L’Europe se remilitarize après des décennies de démilitarisation. La Suède et la Finlande ont rejoint l’OTAN en 2023 et 2024, respectivement. Au cours des prochaines décennies, l’Europe pourrait devenir une source indépendante de pouvoir économique et militaire avec un programme différent des États-Unis – plus désireux de confronter la Russie, moins disposée à soutenir Israël, et peut-être plus disposé à s’engager avec la Chine.
Mais les trois centres d’électricité – les États-Unis, la Chine et l’Europe – auront du mal avec des défis internes similaires et uniques.
Tous ont des économies lentes et des populations vieillissantes. Les États-Unis sont confrontés à des inégalités croissantes et à l’instabilité politique alors qu’elle passe d’une démocratie libérale à l’autoritarisme concurrentiel. La Chine a une armée non testée, une crise démographique imminente, une économie défaillante et une lutte de succession à venir.
Enfin, l’Europe est assaillie d’un populisme nationaliste et des coûts de protection sociale croissants, tout comme les dépenses militaires devraient augmenter.
La croissance du Sud mondial
Cette triple division rappelle étrangement la division mondiale tripartite de «1984» de George Orwell, où l’Océanie, l’Eurasie et l’Estasie ont mené une guerre permanente d’alliances de changement.
Mais Orwell écrivait à un moment où une grande partie de ce qu’on appelle maintenant le Sud mondial était sous le contrôle informel ou formel des superpuissances. Ce n’est plus le cas dans le Sud mondial, en particulier dans le cas des grands pays comme le Brésil, l’Inde et l’Indonésie.
Le Sud mondial n’est pas encore un bloc cohérent, plus un arrangement informel d’acteurs indépendants qui ont tendance à se couvrir entre les principales pouvoirs.
Un monde en flux
Pourtant, aucune de cette nouvelle réalité mondiale ne signifie que les choses sont maintenant corrigées. En effet, le nouvel ordre mondial est dans un état de flux perturbateur qui promet des années de douleur croissante. Les États-Unis et la Chine ont tous deux besoin d’alliés, et les pays du Sud mondial continueront de se coucher entre les pouvoirs concurrents.

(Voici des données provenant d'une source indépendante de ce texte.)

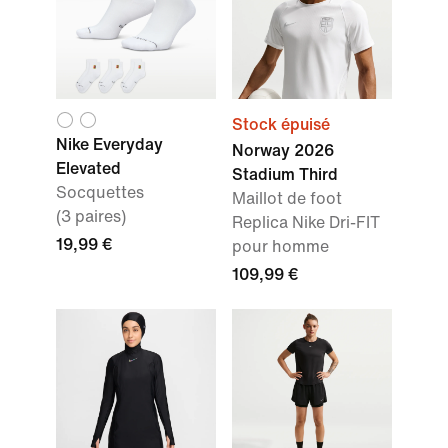
Stock épuisé
Nike Everyday
Norway 2026
Elevated
Stadium Third
Socquettes
Maillot de foot
(3 paires)
Replica Nike Dri-FIT
19,99 €
pour homme
109,99 €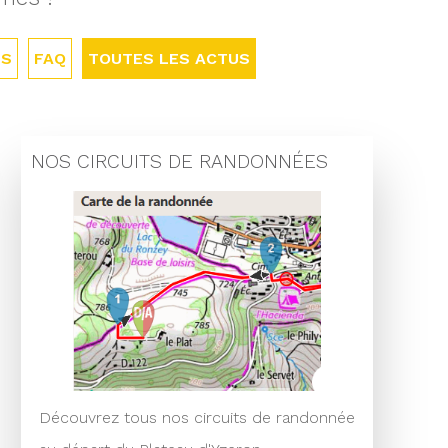
ÉS
FAQ
TOUTES LES ACTUS
NOS CIRCUITS DE RANDONNÉES
Découvrez tous nos circuits de randonnée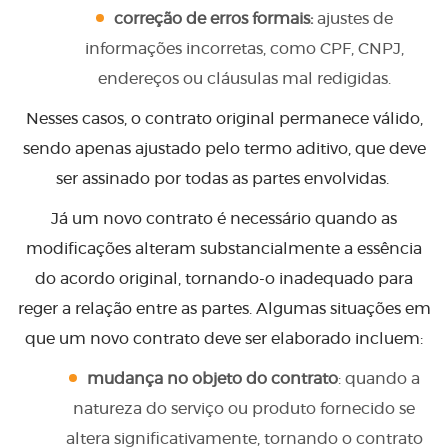
correção de erros formais:
ajustes de
informações incorretas, como CPF, CNPJ,
endereços ou cláusulas mal redigidas.
Nesses casos, o contrato original permanece válido,
sendo apenas ajustado pelo termo aditivo, que deve
ser assinado por todas as partes envolvidas.
Já um novo contrato é necessário quando as
modificações alteram substancialmente a essência
do acordo original, tornando-o inadequado para
reger a relação entre as partes. Algumas situações em
que um novo contrato deve ser elaborado incluem:
mudança no objeto do contrato
: quando a
natureza do serviço ou produto fornecido se
altera significativamente, tornando o contrato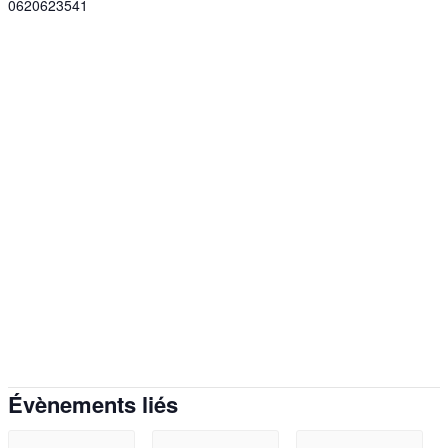
0620623541
Évènements liés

Dan Kitwood / Getty Images
En tant que tel, le monde est dans un processus de bousculature constante, car les principaux pouvoirs recherchent des alliances tout en traitant des pressions intérieures. Dans ce statu quo désordonné, de nombreuses questions demeurent: qui sera le plus efficace pour construire des alliances durables? La Chine gérera-t-elle ses défis internes? L’Europe va-t-elle se réunir? La Russie continuera-t-elle ses manières perturbatrices? Un post-Trump, la Russie post-Poutine et la Chine post-Xi pourrait-il déplacer le monde dans une direction différente dans une direction différente?
Et il y a une grande question au-dessus de toutes les autres: les principaux pouvoirs peuvent-ils gérer leur concurrence grâce à des intérêts mondiaux partagés, tels que la lutte contre le changement climatique, la pollution de l’environnement et les menaces pandémiques? Ou les conflits croissants dans les zones nouvellement contestées de l’Arctique, du cyberespace, de l’espace et du royaume océanique, et dans les points chauds géopolitiques en cours, fournissent le déclencheur du conflit pur et simple?
Toutes les commandes du monde prennent fin. L’espoir est que l’ancien le fait avec un gémissement plutôt qu’un coup.